COLUMBUS, Ohio (WCMH) — The Ohio House passed a controversial measure Wednesday to ask voters in an August election whether to make it harder to amend the state constitution – but not before protesters chanting “one person, one vote” were ousted from the room.

In a 62-37 vote split largely down party lines, the House gave its last-minute stamp of approval to Senate Joint Resolution 2, which would — if passed by Ohio voters in an Aug. 8 special election — require 60% of voter support to enact a constitutional amendment, as opposed to the existing simple majority threshold of 50% plus one vote.

The resolution requires signatures to be gathered from all 88 counties in Ohio — as opposed to the existing 44-county rule — to place an initiative on the ballot. It also eliminates a 10-day cure period awarded to ballot initiative authors who initially fail to collect the required number of signatures.

The House’s approval came after hundreds of supporters and opponents of the measure gathered in the halls of the statehouse in preparation for the vote. After cries from protesters interrupted lawmakers’ consideration of the bill, House Speaker Jason Stephens (R-Kitts Hill) ordered their removal.

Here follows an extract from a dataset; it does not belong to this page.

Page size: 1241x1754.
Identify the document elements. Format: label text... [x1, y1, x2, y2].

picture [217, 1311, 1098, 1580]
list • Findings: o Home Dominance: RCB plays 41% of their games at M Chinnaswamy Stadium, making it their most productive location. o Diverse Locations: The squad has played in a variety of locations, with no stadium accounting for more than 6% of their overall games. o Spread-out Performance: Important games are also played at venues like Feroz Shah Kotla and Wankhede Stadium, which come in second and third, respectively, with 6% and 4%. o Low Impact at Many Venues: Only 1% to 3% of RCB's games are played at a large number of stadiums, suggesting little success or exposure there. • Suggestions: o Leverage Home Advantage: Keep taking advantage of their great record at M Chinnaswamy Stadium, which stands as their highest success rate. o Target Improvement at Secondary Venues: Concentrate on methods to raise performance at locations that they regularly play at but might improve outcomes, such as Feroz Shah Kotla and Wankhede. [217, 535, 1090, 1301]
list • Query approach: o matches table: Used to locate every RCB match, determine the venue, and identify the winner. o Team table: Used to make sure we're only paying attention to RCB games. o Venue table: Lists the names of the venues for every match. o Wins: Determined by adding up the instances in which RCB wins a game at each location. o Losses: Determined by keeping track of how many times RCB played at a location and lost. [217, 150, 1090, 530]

Although lawmakers removed the measure’s language providing for an Aug. 8 election in a largely theatrical move on Tuesday, representatives narrowly approved in a 56-43 vote to place it back in. A handful of Republicans — who voted in December to eliminate most August elections — joined Democrats in voting against the amendment.

Placing the measure on an August ballot allows the legislature’s Republican supermajority to get ahead of the November election, where the Ohioans for Reproductive Freedom plan to ask voters whether to enshrine abortion rights into the state constitution.

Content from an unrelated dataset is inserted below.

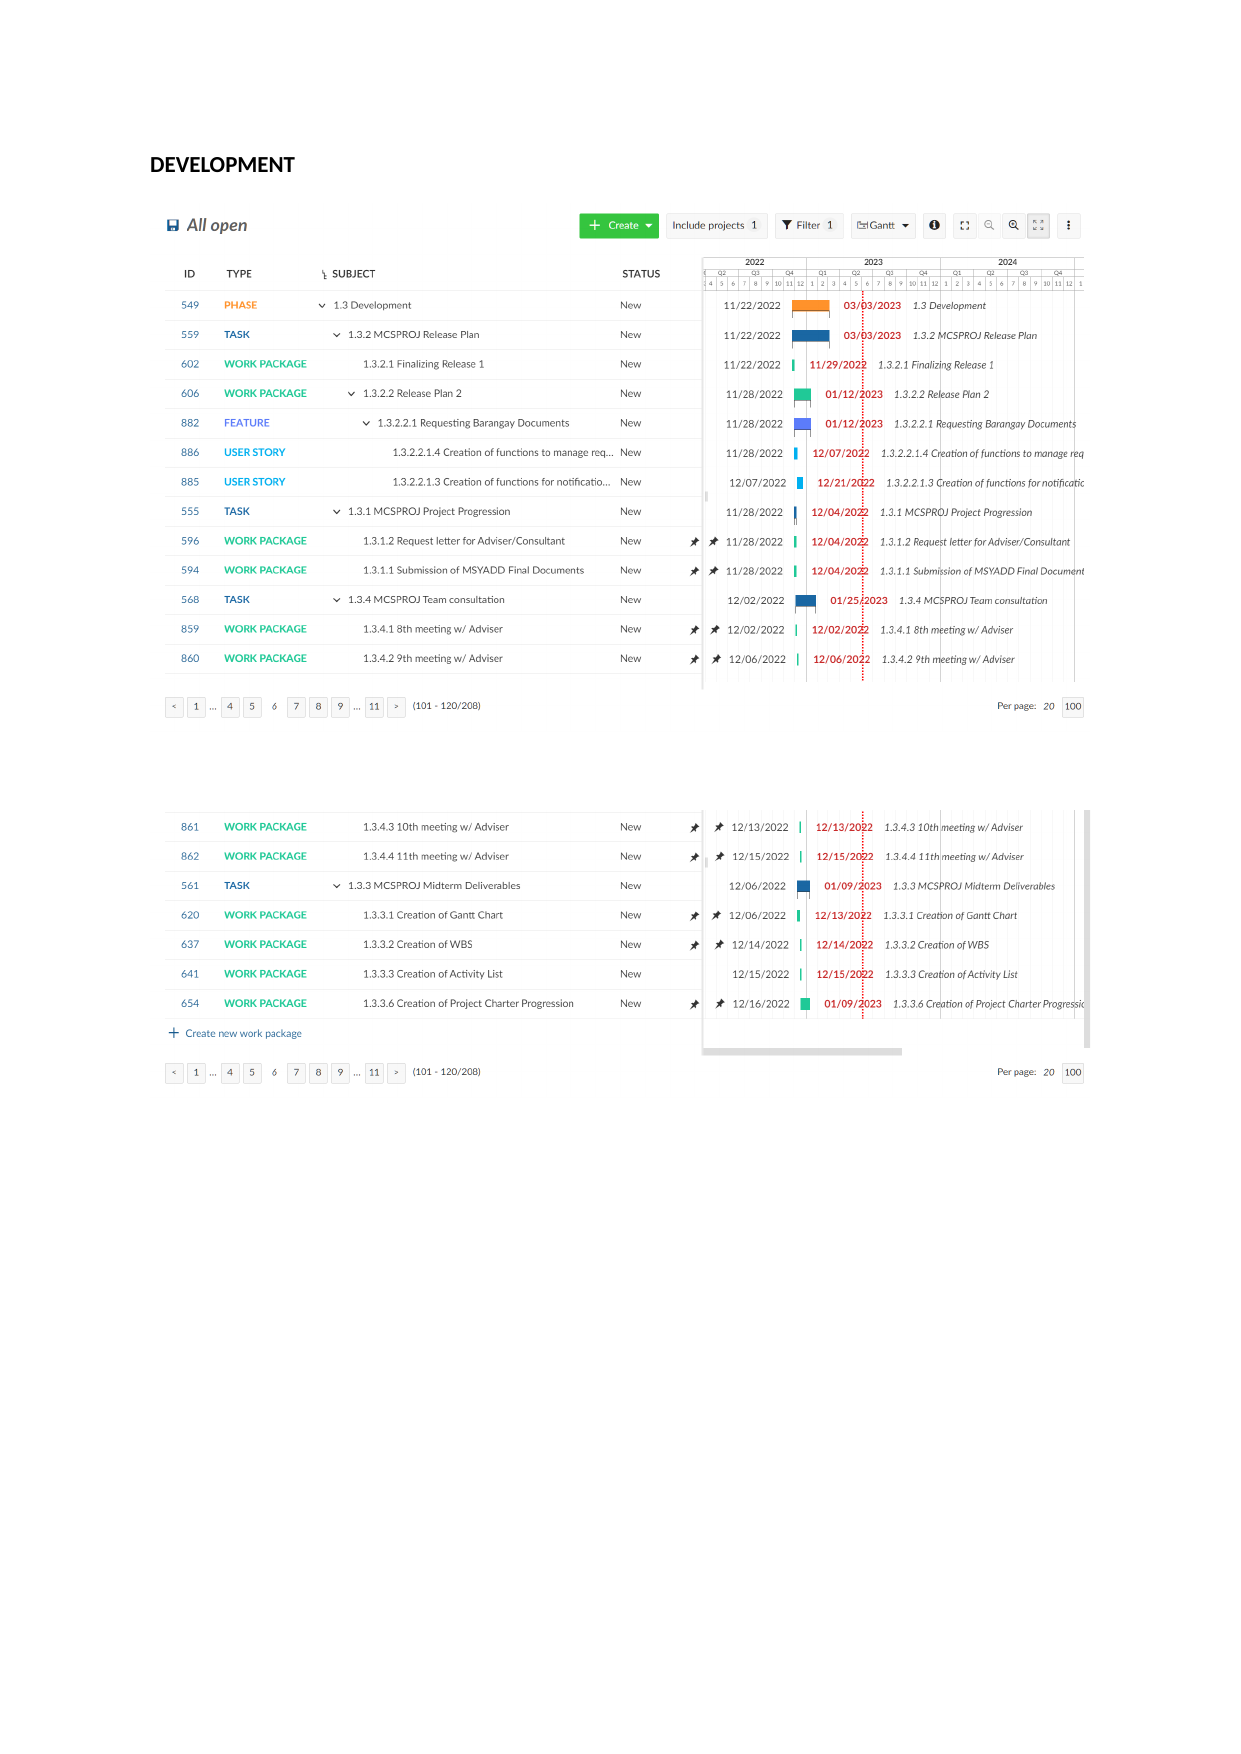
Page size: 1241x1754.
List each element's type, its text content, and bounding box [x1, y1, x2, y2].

Proponents of the measure — whose original iteration was introduced by Rep. Brian Stewart (R-Ashville) and Secretary of State Frank LaRose last fall — say boosting the threshold will prevent out-of-state and special interests, like casinos and marijuana legalization groups, from permanently altering the state constitution.

“Attempting to amend Ohio’s Constitution is a lucrative business, and monied interests see Ohio as an easy mark,” Stewart said Wednesday. “Enough’s enough.”

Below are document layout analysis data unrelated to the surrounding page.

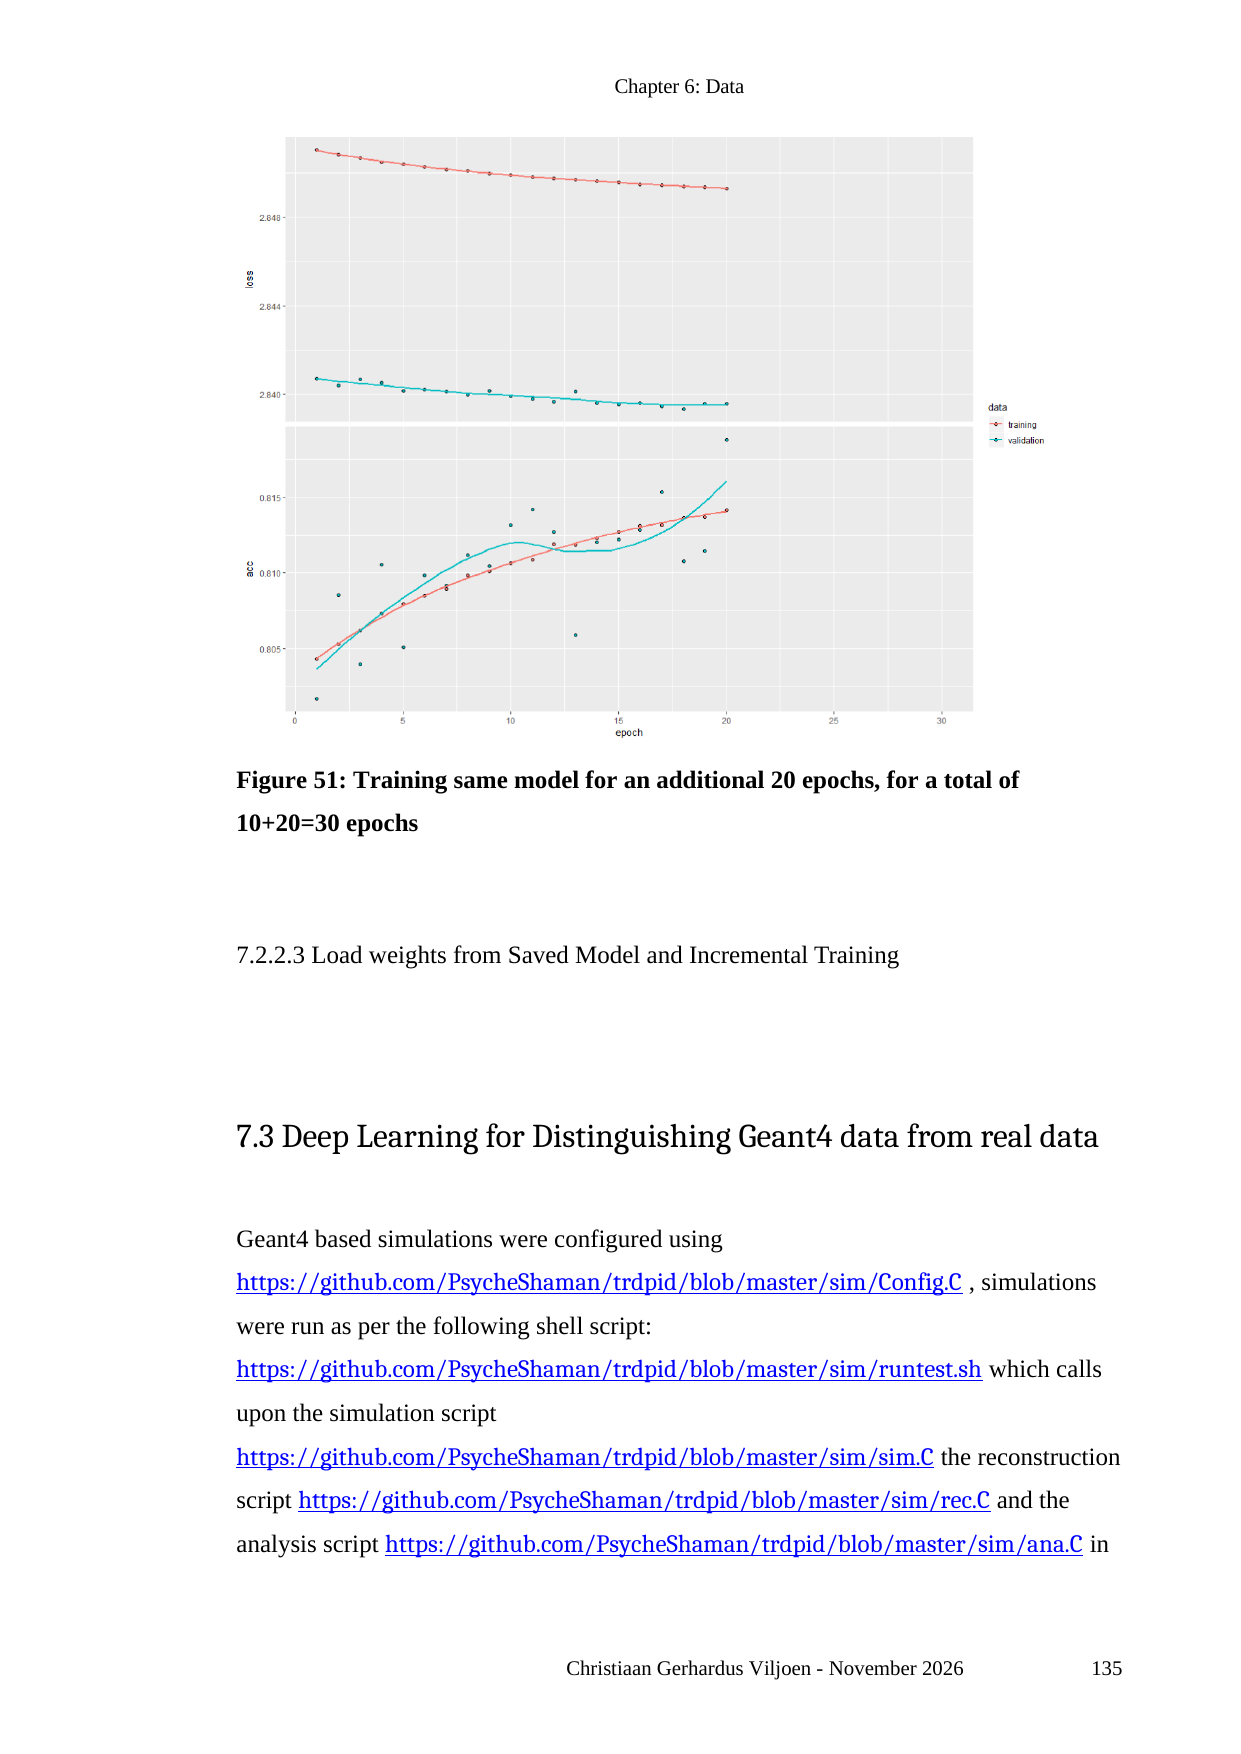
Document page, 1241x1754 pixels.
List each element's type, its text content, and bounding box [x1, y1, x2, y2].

picture [236, 135, 1052, 739]
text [236, 1224, 1122, 1559]
subtitle Deep Learning for Distinguishing Geant4 data from real data [236, 1118, 1122, 1156]
text Figure : Training same model for an additional 20 epochs, for a total of 10+20=30 epochs [236, 765, 1122, 837]
subtitle Load weights from Saved Model and Incremental Training [236, 940, 1122, 969]
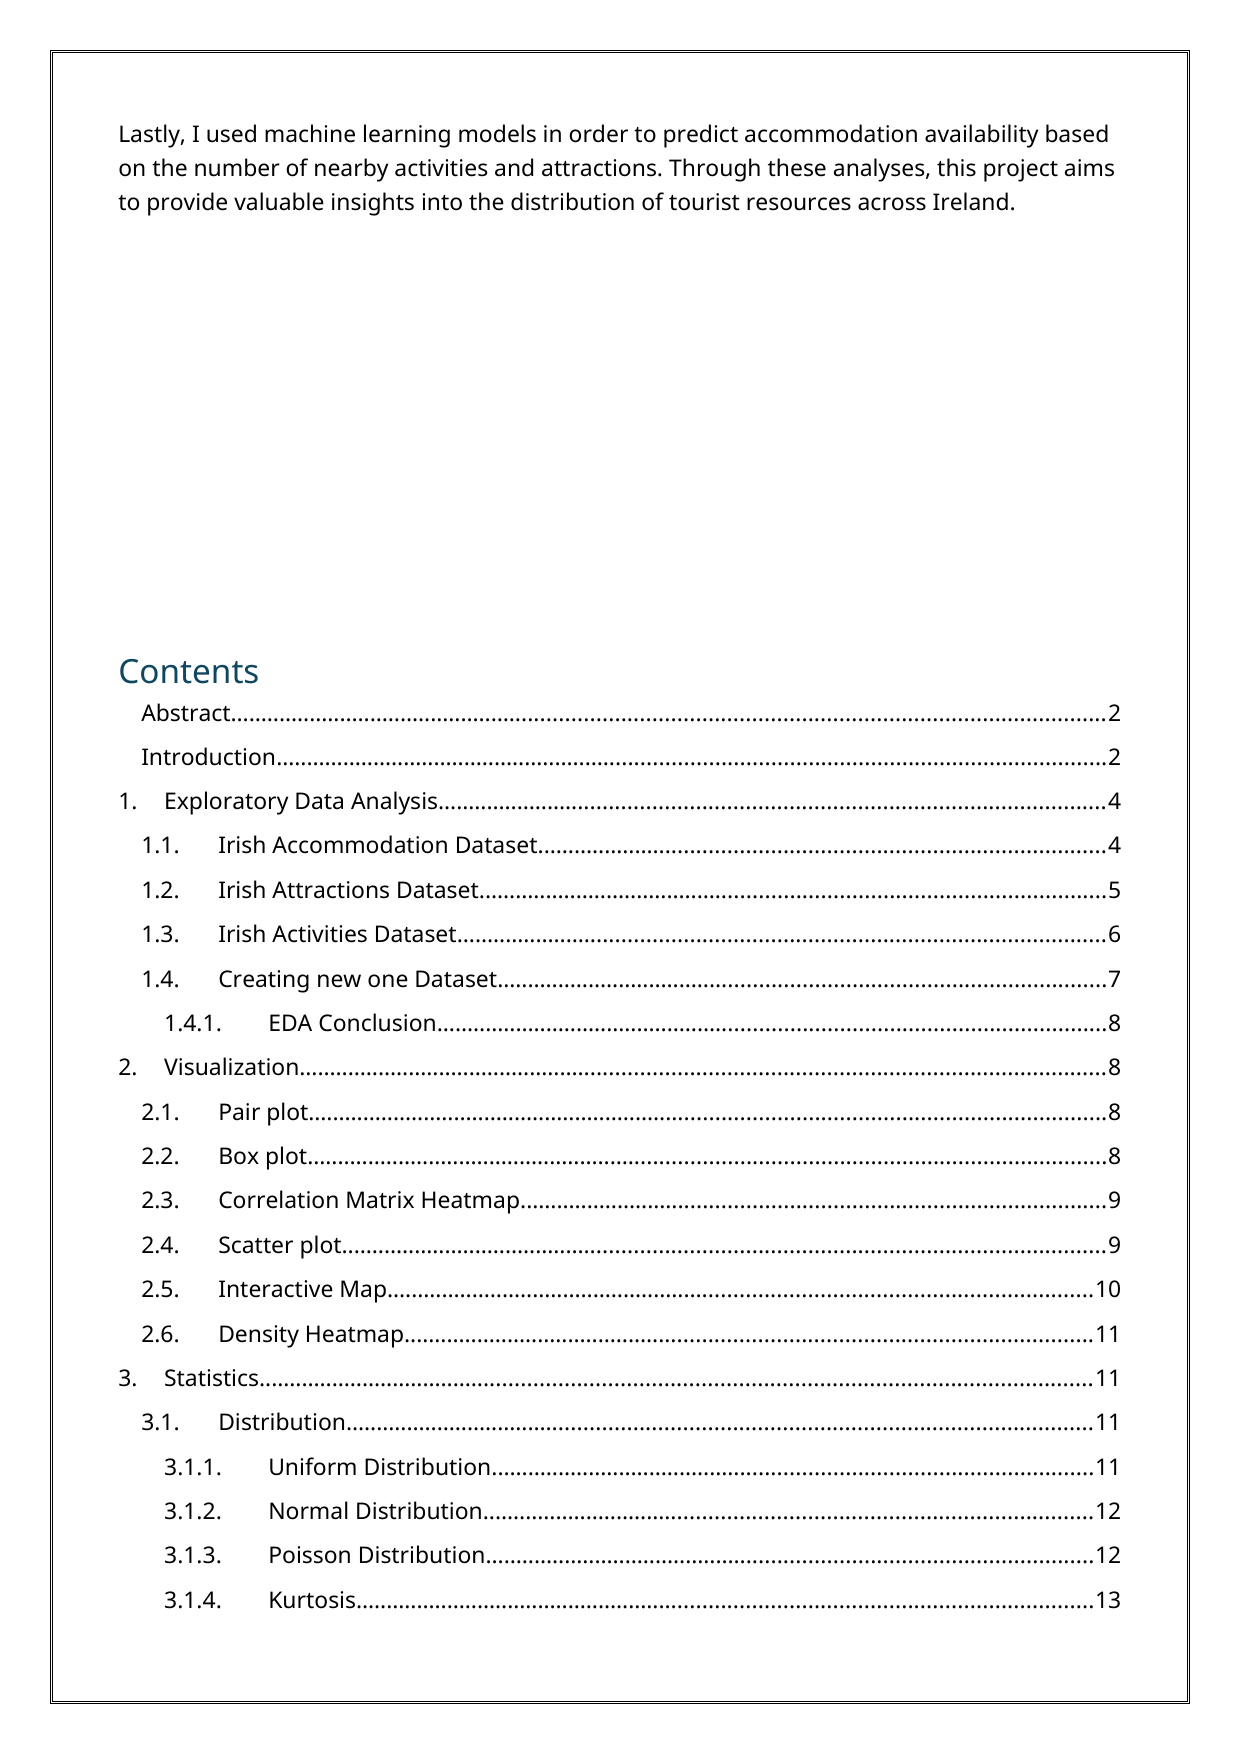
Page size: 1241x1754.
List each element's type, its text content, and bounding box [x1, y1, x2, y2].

text Lastly, I used machine learning models in order to predict accommodation availability based on the number of nearby activities and attractions. Through these analyses, this project aims to provide valuable insights into the distribution of tourist resources across Ireland. [118, 118, 1122, 217]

Nearly 250 advocacy groups in the Buckeye State, including Ohio’s League of Women Voters, AFL-CIO and Fraternal Order of Police, have described the 60% initiative as an “unnecessary, unfair and undemocratic” power grab that will benefit only the wealthiest of interest groups.

“This body is seeking to nullify the one tool our predecessors gave to us to demand better from an unresponsive, unaccountable and uncontrollable legislature,” Rep. Bride Rose Sweeney (D-Westlake) said Wednesday.

Since the Ohio Senate already greenlighted the measure and its associated August election in mid-April, SJR2 will be forwarded to LaRose for approval. If LaRose signs off — a move that must happen before midnight on Wednesday — Ohio’s election officials must begin preparations to administer an August special election.